Other challenges to be regulated frequently in seagrass management are monitoring water quality, dredging activities, fishing activities, dumping of plastic and debris, the influx of sewage, coastal constructions, seasonal variation of floral and faunal assemblages in these meadows, sediment trap track, and constituting inter-governmental integrated management committee, and rehabilitation of seagrass species in tsunami-affected areas.

8. Discussion

In the last four decades, the drastic decline of seagrass meadows around the world has raised a global crisis on seagrass management [34, 35], with a declining annual rate of seagrasses about 1.5% globally [36]. A literature survey shows that directly or indirectly, depletion of seagrass meadows is mostly due to ecological or anthropological influences [37]. Several case studies have reported the decline of seagrass meadows worldwide [34]. The loss or regeneration of seagrass biomass depends on the megaherbivores' frequency and intensity like dugongs destructive feeding habits and on re-colonization rate and time of seagrass species [22].

Studies on the seagrass species diversity and management approach from the significant seagrass meadows of India viz. Gulf of Mannar, and Palk Bay, Lakshadweep Islands has been well understood, but not many studies have been undertaken in the Andaman and Nicobar group of Islands. The mega-tsunami of 2004 has distracted many seagrass meadows, and some of them have been reported to be disappeared [31]. Studies are mainly focused on the coral reef and mangrove ecosystems and not much emphasis on seagrass ecosystems. Thangaradjou et al. [24] suggested three key points for seagrass management after the post-tsunami survey in the Andaman Islands- vast unexplored seagrass critical conservation of seagrass ecosystem and transplantation of seagrasses in degraded areas.

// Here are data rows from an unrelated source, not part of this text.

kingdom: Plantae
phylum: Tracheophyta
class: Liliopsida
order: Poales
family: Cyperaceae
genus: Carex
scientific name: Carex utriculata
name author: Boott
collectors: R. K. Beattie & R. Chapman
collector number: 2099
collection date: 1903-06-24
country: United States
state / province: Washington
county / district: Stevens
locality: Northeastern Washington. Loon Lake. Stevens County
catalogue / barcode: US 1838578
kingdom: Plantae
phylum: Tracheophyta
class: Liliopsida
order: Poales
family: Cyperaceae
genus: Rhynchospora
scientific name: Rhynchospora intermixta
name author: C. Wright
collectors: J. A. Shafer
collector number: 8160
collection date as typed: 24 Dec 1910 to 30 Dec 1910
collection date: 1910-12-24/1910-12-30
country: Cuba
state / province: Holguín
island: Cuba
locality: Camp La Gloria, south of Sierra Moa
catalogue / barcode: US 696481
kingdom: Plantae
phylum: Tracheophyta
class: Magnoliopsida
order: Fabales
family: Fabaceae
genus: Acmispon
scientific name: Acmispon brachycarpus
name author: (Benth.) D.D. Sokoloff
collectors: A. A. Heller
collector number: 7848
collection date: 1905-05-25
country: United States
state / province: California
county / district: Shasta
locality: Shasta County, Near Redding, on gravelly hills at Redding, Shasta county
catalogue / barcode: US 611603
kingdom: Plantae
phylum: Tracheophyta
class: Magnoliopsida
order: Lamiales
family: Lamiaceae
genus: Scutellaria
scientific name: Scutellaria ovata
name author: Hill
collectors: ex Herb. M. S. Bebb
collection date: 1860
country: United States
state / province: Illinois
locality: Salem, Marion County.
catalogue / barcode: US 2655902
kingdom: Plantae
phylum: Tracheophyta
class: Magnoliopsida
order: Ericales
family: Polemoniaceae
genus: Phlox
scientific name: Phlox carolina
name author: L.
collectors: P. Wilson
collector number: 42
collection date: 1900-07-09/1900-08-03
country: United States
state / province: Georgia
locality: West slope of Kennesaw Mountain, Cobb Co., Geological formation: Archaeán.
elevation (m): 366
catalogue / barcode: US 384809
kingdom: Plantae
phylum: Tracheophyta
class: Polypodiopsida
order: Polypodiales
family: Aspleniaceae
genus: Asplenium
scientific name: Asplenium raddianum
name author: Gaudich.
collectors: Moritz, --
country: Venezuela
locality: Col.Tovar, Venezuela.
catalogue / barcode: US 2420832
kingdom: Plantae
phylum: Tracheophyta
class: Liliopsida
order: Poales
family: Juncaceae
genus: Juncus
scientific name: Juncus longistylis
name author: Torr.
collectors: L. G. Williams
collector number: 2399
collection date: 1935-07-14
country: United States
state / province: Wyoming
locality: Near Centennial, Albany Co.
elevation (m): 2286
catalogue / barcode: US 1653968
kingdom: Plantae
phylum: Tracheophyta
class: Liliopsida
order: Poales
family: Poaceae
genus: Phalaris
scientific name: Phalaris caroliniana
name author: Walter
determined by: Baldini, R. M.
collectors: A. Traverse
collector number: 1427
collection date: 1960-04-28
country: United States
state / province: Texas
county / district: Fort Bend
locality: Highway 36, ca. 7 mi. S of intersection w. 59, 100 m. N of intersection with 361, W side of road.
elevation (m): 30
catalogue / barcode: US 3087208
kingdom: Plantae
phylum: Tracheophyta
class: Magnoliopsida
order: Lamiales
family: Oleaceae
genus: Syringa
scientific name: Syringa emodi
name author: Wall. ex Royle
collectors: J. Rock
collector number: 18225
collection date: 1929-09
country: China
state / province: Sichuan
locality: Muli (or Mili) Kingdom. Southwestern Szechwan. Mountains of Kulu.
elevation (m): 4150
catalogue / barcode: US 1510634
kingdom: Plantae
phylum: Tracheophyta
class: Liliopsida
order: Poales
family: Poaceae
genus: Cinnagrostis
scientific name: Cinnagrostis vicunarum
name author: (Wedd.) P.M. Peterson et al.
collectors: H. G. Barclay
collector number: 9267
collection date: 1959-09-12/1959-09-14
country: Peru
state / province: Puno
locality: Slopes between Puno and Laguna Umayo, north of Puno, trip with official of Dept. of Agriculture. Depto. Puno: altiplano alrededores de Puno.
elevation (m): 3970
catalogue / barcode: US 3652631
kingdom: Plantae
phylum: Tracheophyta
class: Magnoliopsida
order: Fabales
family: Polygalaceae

The biomass estimation of certain seagrasses from Lakshadweep [27] and the Gulf of Mannar have been undertaken [38]. Duarte and Chiscano assessed the average annual global seagrass production to be about 1012g DW m−2 per year [39]. Around 156.21 ha has been identified in Lakshadweep's six different islands for seagrass restoration [40]. Seagrass restoration in an area of 800m2 was undertaken in Vaan and Koswari Islands, Gulf of Mannar, and found increased shoot densities during December to May period [41]. Recent observations revealed the washed-up seagrass as the green tide in large biomass along the Mandapam and Keelakarai coasts [42]. However, there have been no such investigations on these aspects from the Andaman and Nicobar Islands. Therefore, it is a current research concern to monitor and identify untouched fragmented or continuous seagrass meadow patches present across a vast area of the rich biodiversity hotspot of Andaman and Nicobar Islands to establish the local baseline database for seagrass management for further comparative studies.

9. Future Perspective

Effective management programs including adding seagrass meadows to marine protected areas, undertaking restoration projects, seagrass transplantation, implementing legislation, monitoring coastal water quality, fishing activities, and anthropogenic activities in Andaman & Nicobar Islands are essential for protecting seagrass ecosystems. Monitoring the seagrass meadows through remote sensing techniques is also important to undertake restoration and conservation practices.

Acknowledgements

We acknowledge the work of different authors cited and thank the National Institute of Science Communication and Information Resources. We also thank the university authorities.